Five years later, with his PhD under his belt and a new job as a lecturer at the City College of New York’s Graduate School of Education, Louis was much less supportive of Paul’s career in music. Interestingly, Louis’s disapproval grew all the more pointed as his son became more successful. Even after Paul had earned millions of dollars and been celebrated as a poet and generational spokesman, his father continued to shake his finger. All the boy saw were the lights, the cheering throngs, and the adulation from the teenyboppers. “Is this all you want?” he’d ask, “to be a
rock star?” Paul barely knew what to say to that. “I said, ‘Yeah! Why not? What am I supposed to be?’” Louis always had the same answer: a teacher. But Paul loved making music, and people loved the music he made. What could be wrong with that?

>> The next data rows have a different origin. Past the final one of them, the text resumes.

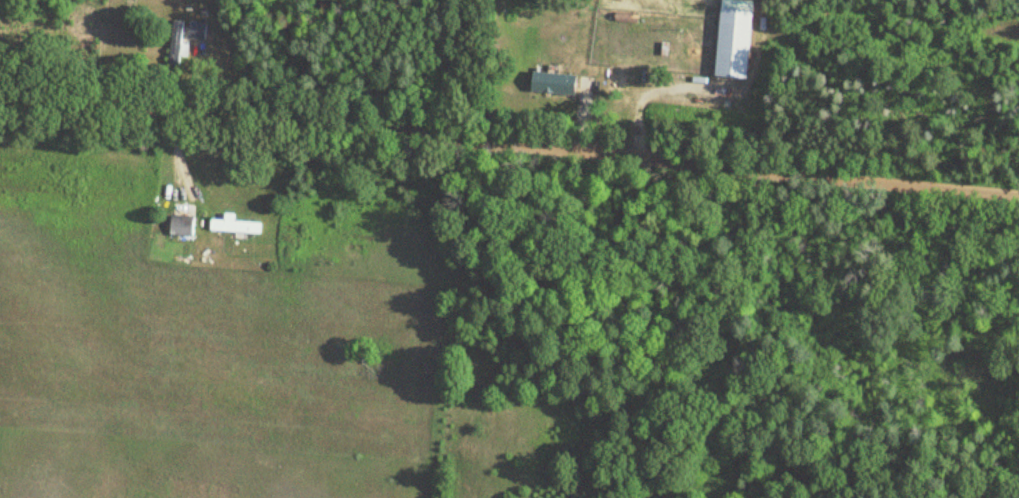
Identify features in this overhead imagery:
building: (195, 31)
building: (733, 39)
building: (175, 43)
building: (552, 84)
road: (509, 138)
building: (180, 226)
building: (234, 226)

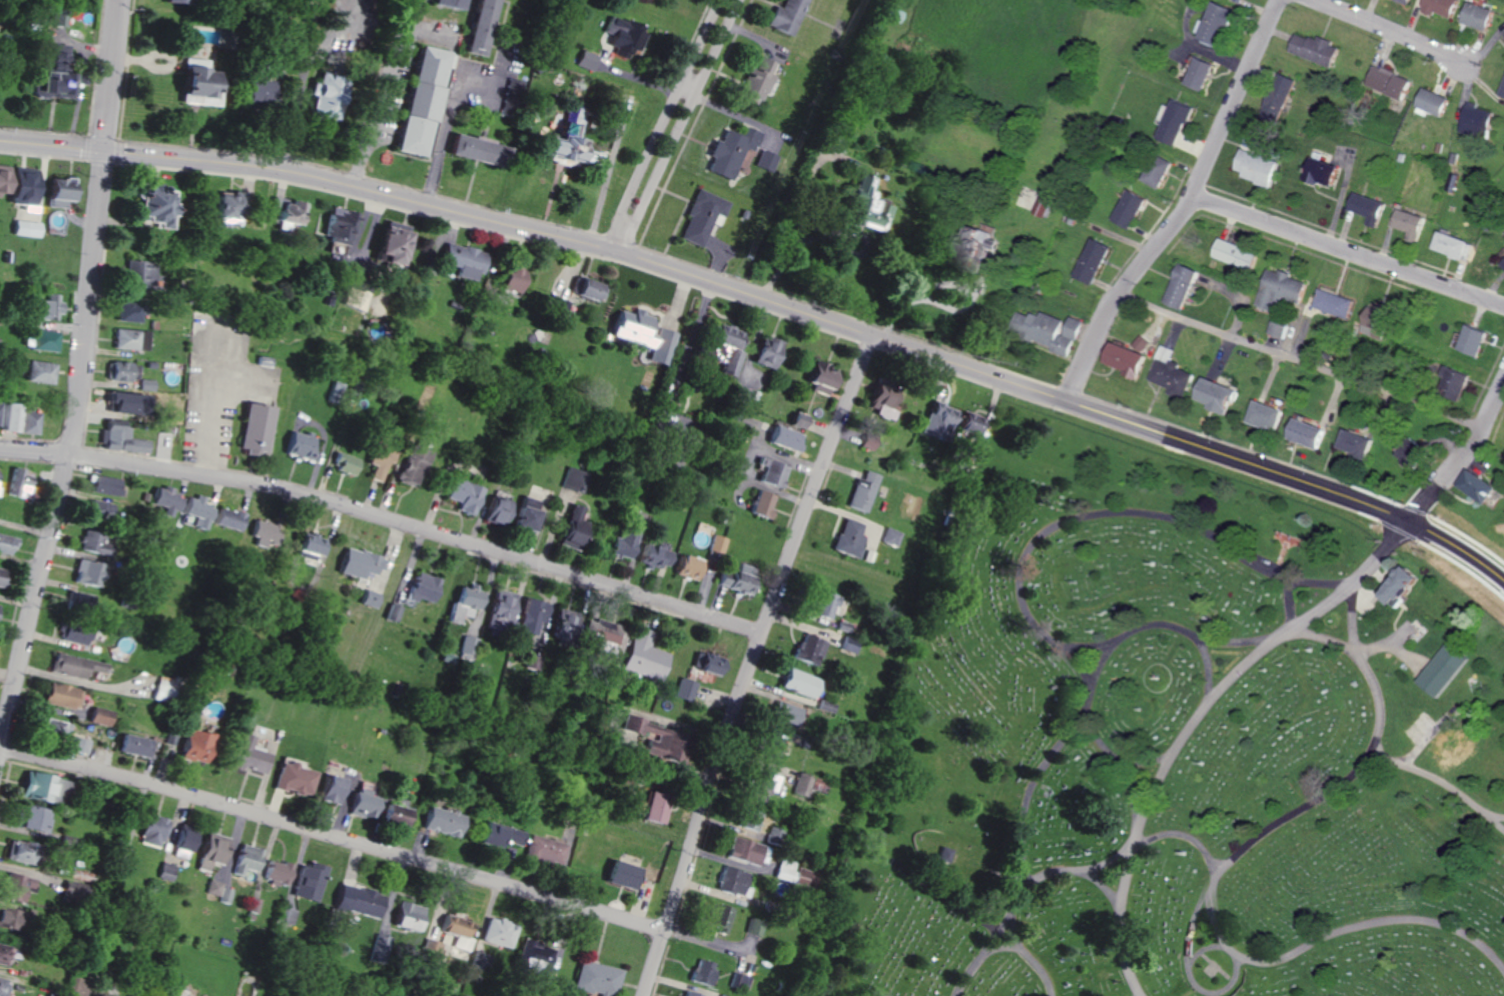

Plenty, the grumbles in his own gut insisted. It had all come so easily to him, the playing and the singing and the songwriting. Paul felt wonderful when he did it, that he was in the right place at the right time doing precisely the right thing. But later the voice of his father would echo through the silence. If it was that easy for him, how could it be valuable? Important things should never come easily.
Then again, Louis had never achieved what Paul had. Not even close. The Lee Simms Orchestra did well enough for a local dance band, but they were never going to make a real impact by playing other bands’ songs. Louis logged countless hours trying to write original material, but almost never came up with something that fit his own standards. He kept trying, but the one record he did manage to get released, the “Blue Mud/Simmer Down” single that Sid Prosen put out as part of the contract with Paul and Artie for “Hey, Schoolgirl,” had flopped. So maybe he was jealous, and maybe contempt was the only way to assert his superiority over his brilliant son. Paul’s songs might be at the top of the charts, his name celebrated by leading critics around the world, but it didn’t mean much, Louis said. Not compared to what really mattered in the world.
“Teach! Teach!” Louis insisted. “That’s the only important thing!”